Thursday, June 6, 2013

Internal Revenue Severance

Recent events surrounding abuse of power and wasteful practices by the IRS simply underscores what I have believed for some time: it is time for the IRS to go.  Targeting of groups with “conservative-sounding” names for special scrutiny by the agency, downright insubordination by certain of its leaders in their appearances before Congress, and the more recent revelation of extravagant spending on employees trips are only the most recent symptoms.  The problem is not incidental but systemic.  It is the type of abuse that becomes not only possible but incentivized when power becomes too concentrated.  

The Framers recognized this when the established the Federalist system of dividing power between national and state governments; however, over the 224 years since our system of government was established, particularly within the past eighty years or so, this separation of powers has been steadily eroded.  With this erosion has come an increase in government involvement and regulation in everyday life of every citizen, more wasteful spending, and less and less effectual services (most notably education, which seems to become worse, not better, with each additional federal program).  Also increasing, however, is the opportunity for corruption.  It is not that corruption did not exist or was not prevalent in previous generations; one justification for the direct election of US senators, established by the Seventeenth Amendment in 1913, was that state legislatures, who were originally responsible for appointing each state’s senators, were granting the seats to the highest bidders.  However, while corruption at the state or local level is difficult enough to root out, it is that much more difficult at the national level.  For example, as Tiebout points out, one can ultimately “vote with their feet” and move to another city/county/state (if the abuse is egregious enough, at least in theory, the mass emigration could force reform by the state or local government).  But the options are more limited if the abuse is at the national level.    
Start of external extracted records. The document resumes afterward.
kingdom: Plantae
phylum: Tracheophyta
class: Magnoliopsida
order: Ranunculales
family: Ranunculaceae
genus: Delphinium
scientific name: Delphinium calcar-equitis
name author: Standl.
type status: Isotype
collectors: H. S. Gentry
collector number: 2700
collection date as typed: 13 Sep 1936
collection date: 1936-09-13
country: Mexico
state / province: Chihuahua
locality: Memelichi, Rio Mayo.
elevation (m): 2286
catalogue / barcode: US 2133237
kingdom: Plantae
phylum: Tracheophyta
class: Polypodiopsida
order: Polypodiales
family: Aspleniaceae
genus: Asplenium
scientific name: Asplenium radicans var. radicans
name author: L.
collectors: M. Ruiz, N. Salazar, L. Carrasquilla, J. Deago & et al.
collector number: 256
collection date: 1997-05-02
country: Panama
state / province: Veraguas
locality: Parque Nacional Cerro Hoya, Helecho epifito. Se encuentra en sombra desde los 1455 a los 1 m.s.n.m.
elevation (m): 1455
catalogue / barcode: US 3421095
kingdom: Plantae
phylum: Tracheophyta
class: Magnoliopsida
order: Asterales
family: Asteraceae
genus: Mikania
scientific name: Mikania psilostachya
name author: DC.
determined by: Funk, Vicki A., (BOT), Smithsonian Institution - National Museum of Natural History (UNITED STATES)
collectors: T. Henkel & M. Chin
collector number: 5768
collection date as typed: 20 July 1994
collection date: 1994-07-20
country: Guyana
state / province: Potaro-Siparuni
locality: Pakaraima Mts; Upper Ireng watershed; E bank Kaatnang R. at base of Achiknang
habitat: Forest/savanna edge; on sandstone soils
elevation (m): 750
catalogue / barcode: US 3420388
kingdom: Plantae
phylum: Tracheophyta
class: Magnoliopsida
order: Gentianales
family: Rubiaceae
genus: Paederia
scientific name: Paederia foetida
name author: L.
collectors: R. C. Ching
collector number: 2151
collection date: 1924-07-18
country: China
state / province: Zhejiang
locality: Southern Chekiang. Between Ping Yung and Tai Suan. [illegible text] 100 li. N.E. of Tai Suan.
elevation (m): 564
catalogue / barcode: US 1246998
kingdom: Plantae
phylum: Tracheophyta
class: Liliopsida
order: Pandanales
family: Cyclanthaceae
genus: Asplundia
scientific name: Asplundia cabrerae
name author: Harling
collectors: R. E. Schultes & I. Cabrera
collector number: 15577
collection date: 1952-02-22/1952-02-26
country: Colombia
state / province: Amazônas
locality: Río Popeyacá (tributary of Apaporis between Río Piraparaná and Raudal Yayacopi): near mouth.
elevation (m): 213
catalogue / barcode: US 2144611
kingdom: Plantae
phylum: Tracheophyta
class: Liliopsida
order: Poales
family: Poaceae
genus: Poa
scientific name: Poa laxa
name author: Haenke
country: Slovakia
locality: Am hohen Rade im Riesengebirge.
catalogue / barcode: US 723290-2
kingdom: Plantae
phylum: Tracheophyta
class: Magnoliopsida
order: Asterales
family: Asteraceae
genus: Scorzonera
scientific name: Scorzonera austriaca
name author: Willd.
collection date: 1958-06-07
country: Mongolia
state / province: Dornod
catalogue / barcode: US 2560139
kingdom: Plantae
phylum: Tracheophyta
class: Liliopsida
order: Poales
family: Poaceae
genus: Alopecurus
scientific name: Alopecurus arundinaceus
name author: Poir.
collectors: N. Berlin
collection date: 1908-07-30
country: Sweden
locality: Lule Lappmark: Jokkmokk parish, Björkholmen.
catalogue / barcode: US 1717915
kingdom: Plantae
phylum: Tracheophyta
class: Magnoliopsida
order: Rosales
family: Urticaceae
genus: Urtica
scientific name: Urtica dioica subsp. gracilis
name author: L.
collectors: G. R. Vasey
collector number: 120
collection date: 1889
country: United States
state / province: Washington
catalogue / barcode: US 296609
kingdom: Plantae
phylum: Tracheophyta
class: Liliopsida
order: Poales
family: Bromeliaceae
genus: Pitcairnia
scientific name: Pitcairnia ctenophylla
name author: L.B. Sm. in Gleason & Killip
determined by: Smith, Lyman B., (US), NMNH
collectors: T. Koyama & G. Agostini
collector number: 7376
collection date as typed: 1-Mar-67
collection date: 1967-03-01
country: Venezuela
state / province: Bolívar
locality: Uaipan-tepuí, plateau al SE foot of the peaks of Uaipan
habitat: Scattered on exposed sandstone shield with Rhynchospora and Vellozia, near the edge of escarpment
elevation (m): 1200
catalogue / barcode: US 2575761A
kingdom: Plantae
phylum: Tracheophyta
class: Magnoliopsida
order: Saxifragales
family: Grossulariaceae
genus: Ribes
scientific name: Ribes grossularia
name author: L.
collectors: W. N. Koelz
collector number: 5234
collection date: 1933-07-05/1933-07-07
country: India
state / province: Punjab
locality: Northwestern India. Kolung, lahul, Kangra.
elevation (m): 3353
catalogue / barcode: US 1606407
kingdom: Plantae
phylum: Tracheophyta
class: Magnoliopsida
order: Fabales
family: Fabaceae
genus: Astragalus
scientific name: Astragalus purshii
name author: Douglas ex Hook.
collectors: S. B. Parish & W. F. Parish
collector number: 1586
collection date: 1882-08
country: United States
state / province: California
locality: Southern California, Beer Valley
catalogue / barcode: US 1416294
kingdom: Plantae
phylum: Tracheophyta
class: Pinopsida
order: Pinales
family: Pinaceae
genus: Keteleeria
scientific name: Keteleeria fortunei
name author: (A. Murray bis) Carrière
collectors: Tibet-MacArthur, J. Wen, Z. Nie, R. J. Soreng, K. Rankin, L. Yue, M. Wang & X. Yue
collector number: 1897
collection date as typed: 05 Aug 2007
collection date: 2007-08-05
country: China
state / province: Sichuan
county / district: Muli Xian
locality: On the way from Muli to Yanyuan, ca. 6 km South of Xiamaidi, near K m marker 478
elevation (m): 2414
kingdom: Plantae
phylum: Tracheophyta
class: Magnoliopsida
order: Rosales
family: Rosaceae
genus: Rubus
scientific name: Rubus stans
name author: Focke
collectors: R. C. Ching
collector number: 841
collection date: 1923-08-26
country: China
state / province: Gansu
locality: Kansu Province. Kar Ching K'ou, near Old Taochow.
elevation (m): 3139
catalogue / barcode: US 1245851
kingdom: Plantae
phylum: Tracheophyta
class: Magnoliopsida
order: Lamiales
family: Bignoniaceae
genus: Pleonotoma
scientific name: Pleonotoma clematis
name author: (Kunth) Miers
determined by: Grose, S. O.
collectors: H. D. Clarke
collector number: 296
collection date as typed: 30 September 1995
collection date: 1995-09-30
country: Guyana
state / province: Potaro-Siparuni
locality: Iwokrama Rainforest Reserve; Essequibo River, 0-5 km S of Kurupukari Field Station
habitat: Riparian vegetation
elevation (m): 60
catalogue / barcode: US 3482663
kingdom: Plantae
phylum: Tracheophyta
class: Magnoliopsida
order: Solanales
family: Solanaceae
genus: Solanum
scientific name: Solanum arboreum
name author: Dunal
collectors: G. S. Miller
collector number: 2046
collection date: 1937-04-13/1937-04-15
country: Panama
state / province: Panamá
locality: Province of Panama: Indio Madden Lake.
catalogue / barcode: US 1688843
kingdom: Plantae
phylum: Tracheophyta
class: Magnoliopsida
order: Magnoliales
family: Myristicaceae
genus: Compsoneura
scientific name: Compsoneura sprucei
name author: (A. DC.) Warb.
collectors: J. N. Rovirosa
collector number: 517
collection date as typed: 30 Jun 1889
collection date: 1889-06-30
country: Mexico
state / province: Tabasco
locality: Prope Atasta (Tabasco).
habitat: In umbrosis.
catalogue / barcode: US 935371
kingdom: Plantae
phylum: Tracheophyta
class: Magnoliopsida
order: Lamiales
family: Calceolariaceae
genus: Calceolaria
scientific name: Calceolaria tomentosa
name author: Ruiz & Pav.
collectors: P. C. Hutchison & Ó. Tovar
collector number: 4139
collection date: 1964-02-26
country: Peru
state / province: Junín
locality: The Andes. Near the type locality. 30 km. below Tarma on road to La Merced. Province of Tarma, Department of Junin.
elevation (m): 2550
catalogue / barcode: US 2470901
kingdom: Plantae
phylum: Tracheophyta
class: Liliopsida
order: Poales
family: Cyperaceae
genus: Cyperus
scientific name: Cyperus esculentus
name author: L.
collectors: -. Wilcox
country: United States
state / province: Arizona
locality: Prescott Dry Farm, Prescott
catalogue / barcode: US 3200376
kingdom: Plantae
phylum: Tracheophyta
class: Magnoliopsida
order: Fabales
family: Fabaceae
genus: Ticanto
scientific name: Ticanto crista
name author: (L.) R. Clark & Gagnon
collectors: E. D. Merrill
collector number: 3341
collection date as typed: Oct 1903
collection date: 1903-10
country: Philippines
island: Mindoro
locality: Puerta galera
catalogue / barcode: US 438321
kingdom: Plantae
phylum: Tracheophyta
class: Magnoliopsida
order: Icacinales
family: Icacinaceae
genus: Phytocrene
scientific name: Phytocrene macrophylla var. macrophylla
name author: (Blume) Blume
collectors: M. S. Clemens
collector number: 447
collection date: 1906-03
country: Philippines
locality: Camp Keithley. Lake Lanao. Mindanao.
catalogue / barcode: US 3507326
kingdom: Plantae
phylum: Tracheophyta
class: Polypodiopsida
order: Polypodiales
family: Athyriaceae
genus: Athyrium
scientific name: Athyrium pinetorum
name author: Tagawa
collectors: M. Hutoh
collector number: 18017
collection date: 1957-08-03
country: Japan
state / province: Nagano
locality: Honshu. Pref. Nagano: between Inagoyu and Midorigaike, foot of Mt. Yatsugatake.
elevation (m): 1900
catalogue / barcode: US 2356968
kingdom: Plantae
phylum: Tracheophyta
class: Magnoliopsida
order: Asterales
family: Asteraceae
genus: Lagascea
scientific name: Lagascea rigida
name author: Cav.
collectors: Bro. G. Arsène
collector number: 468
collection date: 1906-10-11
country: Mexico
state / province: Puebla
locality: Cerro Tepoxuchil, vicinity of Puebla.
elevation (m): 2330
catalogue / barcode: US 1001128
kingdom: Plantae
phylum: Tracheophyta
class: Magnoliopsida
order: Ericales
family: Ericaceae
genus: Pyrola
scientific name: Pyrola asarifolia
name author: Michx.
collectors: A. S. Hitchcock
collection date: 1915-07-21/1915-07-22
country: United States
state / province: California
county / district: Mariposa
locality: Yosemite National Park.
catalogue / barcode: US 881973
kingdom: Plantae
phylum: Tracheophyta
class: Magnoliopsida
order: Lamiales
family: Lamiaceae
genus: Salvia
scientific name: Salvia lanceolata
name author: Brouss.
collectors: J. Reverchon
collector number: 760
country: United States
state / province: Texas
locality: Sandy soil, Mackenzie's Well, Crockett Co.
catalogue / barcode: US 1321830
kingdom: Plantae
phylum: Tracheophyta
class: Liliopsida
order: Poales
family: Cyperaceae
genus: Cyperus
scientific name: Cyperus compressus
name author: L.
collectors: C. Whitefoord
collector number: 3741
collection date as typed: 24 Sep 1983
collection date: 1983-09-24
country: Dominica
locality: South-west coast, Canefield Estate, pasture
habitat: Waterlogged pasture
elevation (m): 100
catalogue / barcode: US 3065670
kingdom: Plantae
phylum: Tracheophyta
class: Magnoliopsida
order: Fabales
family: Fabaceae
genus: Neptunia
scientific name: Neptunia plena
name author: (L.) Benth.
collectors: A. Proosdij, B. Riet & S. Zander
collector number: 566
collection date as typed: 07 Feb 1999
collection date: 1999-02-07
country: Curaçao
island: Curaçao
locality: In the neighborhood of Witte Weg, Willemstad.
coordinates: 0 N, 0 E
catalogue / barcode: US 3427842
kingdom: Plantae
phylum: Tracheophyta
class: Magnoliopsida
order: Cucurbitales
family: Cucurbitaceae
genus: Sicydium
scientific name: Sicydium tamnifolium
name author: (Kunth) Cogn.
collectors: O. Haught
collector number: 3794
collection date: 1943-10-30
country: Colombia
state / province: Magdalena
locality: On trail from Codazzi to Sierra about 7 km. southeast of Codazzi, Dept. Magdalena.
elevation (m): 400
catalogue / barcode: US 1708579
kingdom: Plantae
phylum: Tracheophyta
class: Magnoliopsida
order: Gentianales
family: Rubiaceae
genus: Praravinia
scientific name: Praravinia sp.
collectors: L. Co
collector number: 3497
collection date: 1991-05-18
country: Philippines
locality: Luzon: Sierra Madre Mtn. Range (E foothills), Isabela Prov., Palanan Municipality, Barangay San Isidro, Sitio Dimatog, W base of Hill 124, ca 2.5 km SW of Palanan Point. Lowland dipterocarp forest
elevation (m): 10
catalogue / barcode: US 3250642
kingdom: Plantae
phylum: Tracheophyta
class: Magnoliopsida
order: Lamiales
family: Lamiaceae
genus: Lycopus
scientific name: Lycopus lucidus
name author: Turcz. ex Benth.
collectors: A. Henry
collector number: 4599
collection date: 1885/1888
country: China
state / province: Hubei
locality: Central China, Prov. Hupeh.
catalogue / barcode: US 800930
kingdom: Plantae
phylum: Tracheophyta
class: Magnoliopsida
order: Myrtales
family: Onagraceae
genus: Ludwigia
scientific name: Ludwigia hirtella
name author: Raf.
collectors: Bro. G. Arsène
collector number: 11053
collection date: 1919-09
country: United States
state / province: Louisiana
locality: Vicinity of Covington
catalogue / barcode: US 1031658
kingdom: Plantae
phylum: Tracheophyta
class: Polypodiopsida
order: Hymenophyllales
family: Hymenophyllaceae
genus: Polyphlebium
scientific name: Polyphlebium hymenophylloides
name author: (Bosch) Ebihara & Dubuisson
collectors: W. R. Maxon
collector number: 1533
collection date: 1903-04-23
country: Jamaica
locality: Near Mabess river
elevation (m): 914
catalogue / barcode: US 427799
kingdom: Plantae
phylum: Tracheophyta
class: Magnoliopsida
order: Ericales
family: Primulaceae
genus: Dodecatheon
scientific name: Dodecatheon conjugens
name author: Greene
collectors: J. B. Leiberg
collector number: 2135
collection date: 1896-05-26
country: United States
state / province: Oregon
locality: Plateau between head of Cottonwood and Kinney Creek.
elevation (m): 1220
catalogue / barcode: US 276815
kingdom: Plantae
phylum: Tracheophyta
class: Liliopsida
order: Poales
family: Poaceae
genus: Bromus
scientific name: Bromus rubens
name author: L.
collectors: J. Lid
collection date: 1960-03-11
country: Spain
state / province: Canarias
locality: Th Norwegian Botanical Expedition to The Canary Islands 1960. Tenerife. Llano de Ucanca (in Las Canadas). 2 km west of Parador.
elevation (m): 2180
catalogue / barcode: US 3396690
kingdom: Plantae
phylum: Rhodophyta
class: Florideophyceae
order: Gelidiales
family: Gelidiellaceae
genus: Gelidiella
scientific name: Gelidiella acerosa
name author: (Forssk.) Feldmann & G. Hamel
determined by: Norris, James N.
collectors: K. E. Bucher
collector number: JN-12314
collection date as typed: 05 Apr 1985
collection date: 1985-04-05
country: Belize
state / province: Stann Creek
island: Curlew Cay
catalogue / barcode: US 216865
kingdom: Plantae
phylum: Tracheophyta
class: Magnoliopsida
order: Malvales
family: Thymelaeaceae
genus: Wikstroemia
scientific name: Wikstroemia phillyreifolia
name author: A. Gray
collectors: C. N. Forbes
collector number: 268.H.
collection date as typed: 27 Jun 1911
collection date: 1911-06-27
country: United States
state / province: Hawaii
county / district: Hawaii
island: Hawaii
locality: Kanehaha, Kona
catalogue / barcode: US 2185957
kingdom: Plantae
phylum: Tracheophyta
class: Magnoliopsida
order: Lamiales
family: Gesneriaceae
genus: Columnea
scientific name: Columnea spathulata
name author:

With this in mind, is a national agency that monitors, keeps track of, and taxes every single American really necessary?  In fact, every state, without exception, has its own agencies and laws to collect taxes, be it sales tax, income tax, or a combination of the two.  Why should these existing state-level structures not be utilized?  The best option is for states to be allowed to determine for themselves how they collect tax revenue, but since there have been competing plans for reforming the federal tax code for some time, including the Flat Tax and the Fair (national sales) Tax, I will focus on these two options.  Either of these options could be enacted at the federal level, then each state could collect the tax using its existing apparatus; for those states who do not have the necessary structure (for example, if the Flat Tax were enacted, a state that does not currently levy an income tax) could be given a block grant to set up the necessary mechanism.  At the federal level, the only tax collection agency necessary would literally be an office of a handful of people responsible for receiving tax payments from the fifty states.  

Given that we are so accustomed to the burgeoning IRS, it may sound unprecedented to decentralize its function to the states.  However, prior to passage of the Sixteenth Amendment in 1913, the federal government in fact did tax through the states with very little direct taxation of individual citizens.  Under the original constitutional structure, the national government would tax each state according to its population and the states would raise the tax revenue for the federal government along with its normal tax collections.  This was changed in 1913 because it failed to take into account state income levels (so that a poor state with a large population could wind up paying more taxes than a smaller but much wealthier state).  However, the system suggested here would resolve this issue without the need for individuals’ incomes and very lives being under the scrutiny of an intrusive federal agency.  And while no system is immune to abuse, any that arises can be dealt with relatively more effectively than is possible when all power is centralized in one national agency.  

This change is long overdue; the recent revelations of abuse only highlight the need.  Now is the time to move on this and address the underlying disease, not to merely treat the symptoms.